§ **GIVEN TEXT**
--- START ---

ISCHEMIA-CTO Trial - Revascularisation or Optimal Medical Therapy of CTO

NCT ID: NCT03563417

Last Updated: 2026-01-02

Study Results

Results pending

The study team has not published outcome measurements, participant flow, or safety data for this trial yet. Check back later for updates.

Basic Information

Get a concise snapshot of the trial, including recruitment status, study phase, enrollment targets, and key timeline milestones.

Recruitment Status

RECRUITING

Clinical Phase

NA

Total Enrollment

1560 participants

Study Classification

INTERVENTIONAL

Study Start Date

2018-11-06

Study Completion Date

2032-11-01

Brief Summary

Review the sponsor-provided synopsis that highlights what the study is about and why it is being conducted.

Study design

Prospective randomized open labeled multicenter study

Hypotheses

1. In asymptomatic patients with ≥ 10% of myocardial ischemia: PCI (Percutaneous Coronary Intervention) with latest generation of drug eluting stents is superior to optimal medical therapy in terms of relative reduction in MACCE (Major Adverse Cardiovascular and Cerebrovascular events).
2. In symptomatic patients with ≥ 5% of myocardial ischemia: PCI with latest generation of drug eluting stents is superior to optimal medical therapy (OMT) in terms of improved life quality measured as an increase of SAQ (Self Assessment Questionnaire) score of 8 points after 6 months.

Inclusion Criteria

* CTO in native coronary artery
* Myocardial ischemia in a territory supplied by CTO assessed by nuclear imaging.
* Age ≥18 yrs.
* Able to provide written Informed consent and willing to comply with the specified follow-up contacts
* Target artery ≥ 2.5 mm

Prior to randomization all patients undergo 3 months of OMT. Subsequently the population will be divided into:

Cohort A: Asymptomatic (CCS \< 2 and SAQ QoL \> 60) patients with myocardial ischemia (≥ 10% of LV) in a territory supplied by CTO

Cohort B: Symptomatic patients (CCS class ≥ 2 and/or SAQ QoL score ≤ 60 after treating non CTO lesions and after OMT) with Myocardial ischemia (5% of LV) in a territory supplied a CTO

Cohort C: patients enrolled but not randomized in cohort A or B

Exclusion criteria (for both cohort A and B)

--- END ---

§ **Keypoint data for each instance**

--- START ---

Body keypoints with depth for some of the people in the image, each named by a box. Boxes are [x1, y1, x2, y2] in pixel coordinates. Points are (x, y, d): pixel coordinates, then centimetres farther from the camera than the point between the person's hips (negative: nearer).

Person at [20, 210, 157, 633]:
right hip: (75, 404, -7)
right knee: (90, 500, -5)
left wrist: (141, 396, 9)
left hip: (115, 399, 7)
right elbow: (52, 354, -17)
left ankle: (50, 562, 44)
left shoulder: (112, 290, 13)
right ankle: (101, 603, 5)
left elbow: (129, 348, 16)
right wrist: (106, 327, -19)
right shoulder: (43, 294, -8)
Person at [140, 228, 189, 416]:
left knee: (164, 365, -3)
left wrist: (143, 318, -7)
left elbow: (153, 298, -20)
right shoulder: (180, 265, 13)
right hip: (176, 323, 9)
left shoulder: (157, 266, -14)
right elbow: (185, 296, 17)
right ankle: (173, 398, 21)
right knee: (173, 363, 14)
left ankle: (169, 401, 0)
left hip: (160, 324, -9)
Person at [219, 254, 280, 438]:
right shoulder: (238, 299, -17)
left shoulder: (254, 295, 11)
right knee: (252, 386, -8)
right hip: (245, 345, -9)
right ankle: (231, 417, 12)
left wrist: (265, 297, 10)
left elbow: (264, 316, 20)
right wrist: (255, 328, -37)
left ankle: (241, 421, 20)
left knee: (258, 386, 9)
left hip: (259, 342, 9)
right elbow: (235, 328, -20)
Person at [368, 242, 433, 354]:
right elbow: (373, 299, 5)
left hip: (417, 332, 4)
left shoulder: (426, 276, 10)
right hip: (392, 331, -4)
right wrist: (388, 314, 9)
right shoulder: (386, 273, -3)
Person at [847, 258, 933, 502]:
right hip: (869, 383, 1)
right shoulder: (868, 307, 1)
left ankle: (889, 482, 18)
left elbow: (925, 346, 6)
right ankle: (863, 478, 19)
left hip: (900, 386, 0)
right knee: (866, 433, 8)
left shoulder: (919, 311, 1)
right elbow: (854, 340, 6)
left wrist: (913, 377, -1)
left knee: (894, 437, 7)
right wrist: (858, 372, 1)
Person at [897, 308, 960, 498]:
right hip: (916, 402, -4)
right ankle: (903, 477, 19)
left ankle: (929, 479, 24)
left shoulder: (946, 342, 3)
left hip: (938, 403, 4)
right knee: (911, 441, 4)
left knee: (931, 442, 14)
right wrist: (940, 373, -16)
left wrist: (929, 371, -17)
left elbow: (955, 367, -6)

--- END ---

§ **PROBLEM 1**
According to the ISCHEMIA-CTO trial page, is each statement true? Answer yes or no for each, quoting the words from the page that decide it. (a) The trial aims to enroll 1560 participants. (b) Patients are randomized without any prior period of medical therapy. (c) Outcome measurements for the trial have been published.
§ **PROBLEM 2**
What minimum target artery size does the ISCHEMIA-CTO trial page list as an inclusion criterion?
§ **PROBLEM 3**
Reproduce the ISCHEMIA-CTO trial page word for word between "Study Start Date" and "is being conducted.", inclusive.
The items are separate material, not part of the ISCHEMIA-CTO trial page.

§ **YOUR SOLUTION 1**
(a) Yes: "1560 participants"
(b) No: "Prior to randomization all patients undergo 3 months of OMT."
(c) No: "The study team has not published outcome measurements, participant flow, or safety data for this trial yet."

§ **YOUR SOLUTION 2**
The target artery must be ≥ 2.5 mm.

§ **YOUR SOLUTION 3**
Study Start Date

2018-11-06

Study Completion Date

2032-11-01

Brief Summary

Review the sponsor-provided synopsis that highlights what the study is about and why it is being conducted.